2008 Democratic Primary for the Office for Cook County State's Attorney
| Candidate | Votes | Percentage |
| Anita Alvarez | 244,538 | 25.73% |
| Tom Allen | 234,976 | 24.72% |
| Howard B. Brookins Jr. | 172,746 | 18.18% |
| Larry Suffredin | 210,381 | 22.14% |
| Robert J. Milan | 55,350 | 5.82% |
| Tommy H. Brewer | 32,430 | 3.41% |

- 2008 General Election
Anita Alvarez was elected as Cook County State's Attorney in November 2008. Alvarez faced two challengers from both the Republican and Green Party in November 2008's general election. The two challengers were Cook County Commissioner for the 16th district Tony Peraica, and the Green Party's Thomas O'Brien.

- 2012 General Election
Alvarez was reelected to a second term as Cook County State's Attorney in 2012 after defeating Republican challenger Lori Yokoyama. Alvarez won 77% of the vote.

- 2016 Democratic primary
Alvarez ran for reelection in 2016. Her opponents in the Democratic primary included former Cook County assistant state's attorney Kim Foxx and former federal and state prosecutor Donna More. On January 14, the Cook County Democratic Party endorsed Foxx for state's attorney. Alvarez lost the Democratic primary for state's attorney's race to Foxx on March 15, 2016 and called Foxx and conceded at approximately 9:00 p.m.

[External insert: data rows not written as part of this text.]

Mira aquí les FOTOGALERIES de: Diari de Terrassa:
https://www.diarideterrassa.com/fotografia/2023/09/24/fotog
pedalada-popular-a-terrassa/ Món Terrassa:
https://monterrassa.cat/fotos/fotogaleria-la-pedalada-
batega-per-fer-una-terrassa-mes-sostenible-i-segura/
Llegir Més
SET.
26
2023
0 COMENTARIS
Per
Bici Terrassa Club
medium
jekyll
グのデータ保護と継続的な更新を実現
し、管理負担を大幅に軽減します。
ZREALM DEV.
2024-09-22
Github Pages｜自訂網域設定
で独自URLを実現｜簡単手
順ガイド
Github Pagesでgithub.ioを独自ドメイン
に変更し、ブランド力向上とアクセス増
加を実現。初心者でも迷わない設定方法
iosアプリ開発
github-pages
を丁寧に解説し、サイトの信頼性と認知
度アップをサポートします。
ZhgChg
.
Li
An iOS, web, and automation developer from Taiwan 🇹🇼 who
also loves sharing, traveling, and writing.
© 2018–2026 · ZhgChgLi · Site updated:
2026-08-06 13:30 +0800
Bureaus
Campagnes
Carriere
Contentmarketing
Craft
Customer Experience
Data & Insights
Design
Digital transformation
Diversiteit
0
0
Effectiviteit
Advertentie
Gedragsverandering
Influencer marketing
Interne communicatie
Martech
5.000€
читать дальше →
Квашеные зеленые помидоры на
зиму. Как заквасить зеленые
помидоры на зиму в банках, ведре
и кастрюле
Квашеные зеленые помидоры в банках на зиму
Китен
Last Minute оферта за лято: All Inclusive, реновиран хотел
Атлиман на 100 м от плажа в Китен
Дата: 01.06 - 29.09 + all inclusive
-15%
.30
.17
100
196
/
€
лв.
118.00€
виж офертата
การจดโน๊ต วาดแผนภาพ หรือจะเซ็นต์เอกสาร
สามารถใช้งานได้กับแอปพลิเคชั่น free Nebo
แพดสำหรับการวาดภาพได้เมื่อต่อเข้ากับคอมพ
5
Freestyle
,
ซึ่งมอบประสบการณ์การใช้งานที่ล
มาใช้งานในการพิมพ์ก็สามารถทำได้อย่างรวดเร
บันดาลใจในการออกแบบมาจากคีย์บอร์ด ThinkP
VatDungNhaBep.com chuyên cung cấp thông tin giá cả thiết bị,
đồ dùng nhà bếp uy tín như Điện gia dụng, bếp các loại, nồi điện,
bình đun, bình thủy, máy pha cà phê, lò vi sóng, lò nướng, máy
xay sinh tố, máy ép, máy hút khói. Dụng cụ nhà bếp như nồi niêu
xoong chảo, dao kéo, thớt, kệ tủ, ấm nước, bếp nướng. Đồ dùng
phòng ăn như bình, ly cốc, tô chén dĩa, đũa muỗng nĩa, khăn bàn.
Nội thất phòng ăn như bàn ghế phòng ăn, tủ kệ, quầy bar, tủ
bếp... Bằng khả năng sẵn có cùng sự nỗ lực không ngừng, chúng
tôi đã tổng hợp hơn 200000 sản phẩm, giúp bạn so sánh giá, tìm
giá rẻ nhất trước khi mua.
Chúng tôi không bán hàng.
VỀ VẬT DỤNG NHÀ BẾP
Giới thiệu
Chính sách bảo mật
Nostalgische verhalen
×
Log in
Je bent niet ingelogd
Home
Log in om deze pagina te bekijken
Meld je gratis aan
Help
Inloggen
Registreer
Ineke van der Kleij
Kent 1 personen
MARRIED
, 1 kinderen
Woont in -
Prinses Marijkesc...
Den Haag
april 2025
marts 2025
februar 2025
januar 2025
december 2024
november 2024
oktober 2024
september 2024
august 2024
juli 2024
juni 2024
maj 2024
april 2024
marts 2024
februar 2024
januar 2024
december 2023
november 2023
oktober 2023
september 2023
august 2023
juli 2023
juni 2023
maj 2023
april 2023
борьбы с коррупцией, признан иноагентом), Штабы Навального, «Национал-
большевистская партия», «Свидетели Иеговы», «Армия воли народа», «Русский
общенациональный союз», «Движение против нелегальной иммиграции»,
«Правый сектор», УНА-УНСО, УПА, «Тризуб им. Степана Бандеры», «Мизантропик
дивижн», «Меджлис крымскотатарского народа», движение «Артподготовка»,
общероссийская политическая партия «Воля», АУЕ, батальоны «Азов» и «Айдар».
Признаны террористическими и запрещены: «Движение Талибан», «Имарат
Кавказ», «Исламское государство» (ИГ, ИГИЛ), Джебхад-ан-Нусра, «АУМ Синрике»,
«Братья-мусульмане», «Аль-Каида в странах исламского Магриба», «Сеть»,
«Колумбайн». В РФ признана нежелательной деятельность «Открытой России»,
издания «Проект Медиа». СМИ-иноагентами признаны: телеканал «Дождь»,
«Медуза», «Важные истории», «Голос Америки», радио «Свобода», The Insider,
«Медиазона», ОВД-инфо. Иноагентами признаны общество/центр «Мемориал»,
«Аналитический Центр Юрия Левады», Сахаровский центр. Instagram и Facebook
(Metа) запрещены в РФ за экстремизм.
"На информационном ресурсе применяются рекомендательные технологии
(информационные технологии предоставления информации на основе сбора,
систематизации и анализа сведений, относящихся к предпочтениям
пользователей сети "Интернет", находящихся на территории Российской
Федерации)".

2016 Democratic Primary for the Office for Cook County State's Attorney

2008 Democratic Primary for the Office for Cook County State's Attorney
| Candidate | Votes | Percentage |
| Anita Alvarez | 244,538 | 25.73% |
| Tom Allen | 234,976 | 24.72% |
| Howard B. Brookins Jr. | 172,746 | 18.18% |
| Larry Suffredin | 210,381 | 22.14% |
| Robert J. Milan | 55,350 | 5.82% |
| Tommy H. Brewer | 32,430 | 3.41% |

===Results===

2016 Democratic Primary for the Office for Cook County State's Attorney Results
Democratic primary results
| Party |  | Candidate | Votes | % |
|---|---|---|---|---|
|  | Democratic | Kim Foxx | 645,738 | 58.3% |
|  | Democratic | Anita Alvarez (Incumbent) | 317,594 | 28.7% |
|  | Democratic | Donna More | 144,063 | 13.8% |
| Total votes |  |  | 1,107,395 | 100.0% |

==Personal life==
Alvarez was married to Dr. James Gomez until May 2021. She has four children. Alvarez resides with her family in River Forest, Illinois.